Dr Weiss got into the vasectomy business serendipitously: he was part of a small group practice in Ottawa and a colleague was struggling to learn how to do conventional vasectomy from a local general surgeon. Dr Weiss’ partner offered to pass the opportunity on to Dr Weiss, and Dr Weiss took on the challenge, eventually performing 50 conventional vasectomies on his own.

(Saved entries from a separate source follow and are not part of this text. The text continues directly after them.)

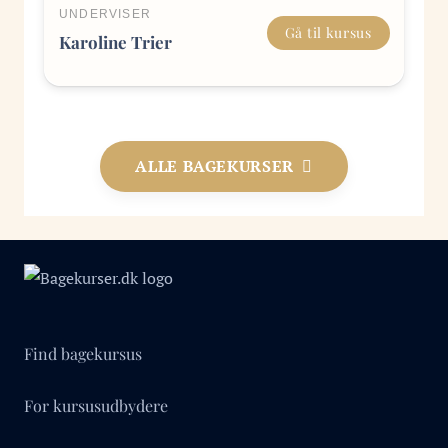
UNDERVISER
Gå til kursus
Karoline Trier
ALLE BAGEKURSER
Find bagekursus
For kursusudbydere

One day, a patient of Dr Weiss’ partner brought a magazine clipping into the office about a no-scalpel vasectomy technique popular in China. Dr Weiss investigated the technique, found it had been documented and described in a few major Western medical journals, and learned the technique had been in use for more than 25 years. Dr Weiss became interested in learning this technique, and soon came in contact with Dr Philip Li, a master in no-scalpel vasectomy. Dr Li caught a plane to Ottawa and trained Dr Weiss in the technique for 3 intense days in the summer of 1992; thereafter, Dr Weiss performed a few each week until he was interviewed by Peter Gzowski on CBC Radio’s Morningside on November 16, 1992. To Gzowski’s amusement, Dr Weiss answered the phone from the maternity ward of the Ottawa Civic Hospital where his wife had just given birth to their third child. This interview resulted in an explosion of awareness and referrals. At present, Dr Weiss does more than 70 vasectomies every week.
I discussed with Dr Weiss his accomplishments in the field of no-scalpel vasectomy, including modifications to the equipment used to perform vasectomy. In any given year, he performs the most vasectomies in North America, being responsible for 10% of all the vasectomies in Canada, and 5% of those in the province of Ontario. He has trained hundreds of doctors across North America to perform the procedure, and physicians from overseas travel to Ottawa to learn from him. Hearing this, I wondered what Dr Weiss thought being the mythical “good doctor” requires. He told me this story:
In 1981, Dr Weiss’ father underwent a cataract removal at the Jewish General Hospital in Montreal. His dad was part of a research study in which intravenous fluorescein was used in post-op angiography of the retinal artery. Dr Weiss traveled to Montreal from Ottawa the weekend after the cataract removal to check in on his father, who was doing just fine. The Tuesday after that visit, Dr Weiss’ father was dropped off at the Jewish General for the research procedure with fluorescein. Dr Weiss’ stepmother waited in her car in a no-parking area near the hospital because her husband’s procedure was supposed to take very little time.
Dr Weiss’ father developed anaphylaxis from the fluorescein. The ophthalmology area did not stock epinephrine. A code blue had been called in the hospital just before Dr Weiss’ father was injected, and the team couldn’t handle both emergencies happening at once.
Dr Weiss’s father died.
Learning of his father’s death late in the evening, in the absence of bank machines and without a car, Dr Weiss went down the hall of his apartment complex and borrowed money from a neighbour. He bought a ticket and took the bus from Ottawa to Montreal. Dr Weiss said, “To answer your question, a good doctor would have had epinephrine. A good doctor would have been prepared for complications—any complication. A good doctor would treat the patient the way he or she would want to be treated.”